_Passage provided_
-------------------------
After doing a bit of literature research, I already replaced (?) for loops with for index i in df.iterrows() (or is this the same as "conventional" python for loops) but it didn't bring about the performance imporvement I had hoped for.

Any suggestion son how I can speed up my code? In twelve hours, my script only processed only ~30000 rows out of ~200000.

My expected output is the column leech_df['leeched_values'].

enter image description here

import geopandas as gpd
import time
from datetime import datetime
from shapely.geometry import Polygon

# =============================================================================
# Geometries for testing
# =============================================================================

polys1 = gpd.GeoSeries([Polygon([(0.00,0.00), (0.00,0.25), (0.25,0.25), (0.25,0.00)]),
                        Polygon([(0.00,0.25), (0.00,0.50), (0.25,0.50), (0.25,0.25)]),
                        Polygon([(0.00,0.50), (0.00,0.75), (0.25,0.75), (0.25,0.50)]),
                        Polygon([(0.25,0.00), (0.25,0.25), (0.50,0.25), (0.50,0.00)]),
                        Polygon([(0.25,0.25), (0.25,0.50), (0.50,0.50), (0.50,0.25)]),
                        Polygon([(0.25,0.50), (0.25,0.75), (0.50,0.75), (0.50,0.50)]),
                        Polygon([(0.50,0.00), (0.50,0.25), (0.75,0.25), (0.75,0.00)]),
                        Polygon([(0.50,0.25), (0.50,0.50), (0.75,0.50), (0.75,0.25)]),
                        Polygon([(0.50,0.50), (0.50,0.75), (0.75,0.75), (0.75,0.50)]),
                        ])
-------------------------
_What is asked_
Can you carry the forum post about speeding up a slow geopandas script forward, picking up right after its last line? The data has nothing to do with the forum post about the slow geopandas script.
-------------------------
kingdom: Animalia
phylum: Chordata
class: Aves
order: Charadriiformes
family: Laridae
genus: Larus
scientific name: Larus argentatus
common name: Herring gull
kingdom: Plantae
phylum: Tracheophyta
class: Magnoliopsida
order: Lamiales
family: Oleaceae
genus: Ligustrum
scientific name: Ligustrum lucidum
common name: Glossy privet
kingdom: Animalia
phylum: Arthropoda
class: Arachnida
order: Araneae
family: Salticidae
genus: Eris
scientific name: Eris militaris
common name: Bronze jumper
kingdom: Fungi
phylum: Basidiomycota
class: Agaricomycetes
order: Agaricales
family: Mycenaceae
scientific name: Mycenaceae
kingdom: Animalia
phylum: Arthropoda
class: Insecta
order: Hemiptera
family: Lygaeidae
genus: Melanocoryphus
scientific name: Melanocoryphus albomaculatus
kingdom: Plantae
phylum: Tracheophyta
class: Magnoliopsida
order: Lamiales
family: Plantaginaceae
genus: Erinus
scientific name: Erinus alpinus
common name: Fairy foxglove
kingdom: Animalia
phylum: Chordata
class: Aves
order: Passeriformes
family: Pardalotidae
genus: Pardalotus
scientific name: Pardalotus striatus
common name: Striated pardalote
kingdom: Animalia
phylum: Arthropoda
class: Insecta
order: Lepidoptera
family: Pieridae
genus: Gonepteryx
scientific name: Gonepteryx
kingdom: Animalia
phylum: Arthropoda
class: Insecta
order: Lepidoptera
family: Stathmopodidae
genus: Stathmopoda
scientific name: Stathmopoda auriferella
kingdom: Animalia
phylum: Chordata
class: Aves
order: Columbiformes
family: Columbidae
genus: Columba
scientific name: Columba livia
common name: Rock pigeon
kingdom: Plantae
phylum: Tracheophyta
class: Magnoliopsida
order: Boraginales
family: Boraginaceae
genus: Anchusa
-------------------------
_Task output_
polys2 = gpd.GeoSeries([Polygon([(0.125,0.125), (0.125,0.375), (0.375,0.375), (0.375,0.125)]),
                        Polygon([(0.050,0.550), (0.050,0.700), (0.200,0.700), (0.200,0.550)]),
                        Polygon([(0.25,0.625), (0.25,0.375), (0.750,0.375), (0.750,0.625)]),
                        ])

seed_df = gpd.GeoDataFrame({'geometry': polys1, 'seed_value':[10,10,10,10,10,10,10,10,10]})
leech_df = gpd.GeoDataFrame({'geometry': polys2})

del polys1, polys2

seed_value = 'seed_value'

# =============================================================================
# Prepare DataFrames
# =============================================================================

start = time.time()

print('

Prepare DataFrames ... ')

# Create a new index for the seed DF
# The old index will be copied into the seed DF as a new column
# and transferred into the merged DF
seed_df = seed_df.reset_index()
seed_df = seed_df.rename(columns={'index': 'seed_index'})

# Create a new index for the seed DF
# The old index will be copied into the seed DF as a new column
# and transferred into the merged DF
leech_df = leech_df.reset_index()
leech_df = leech_df.rename(columns={'index': 'leech_index'})

end = time.time()
print(end - start)

# Add the area to the geometries

start = time.time()

print('Calculating the area of the leech DF geometries ...')
leech_df['leech_area'] = leech_df['geometry'].area

print('Calculating the area of the seed DF geometries ...')
seed_df['seed_area'] = seed_df['geometry'].area

leech_df['leeched_value'] = 0.0

end = time.time()
print(end - start)

# =============================================================================
# Merge seed and leech data and count overlaps
# =============================================================================

start = time.time()

print('Merging DataFrames ... ')

merged_df = gpd.overlay(leech_df, seed_df, how='union')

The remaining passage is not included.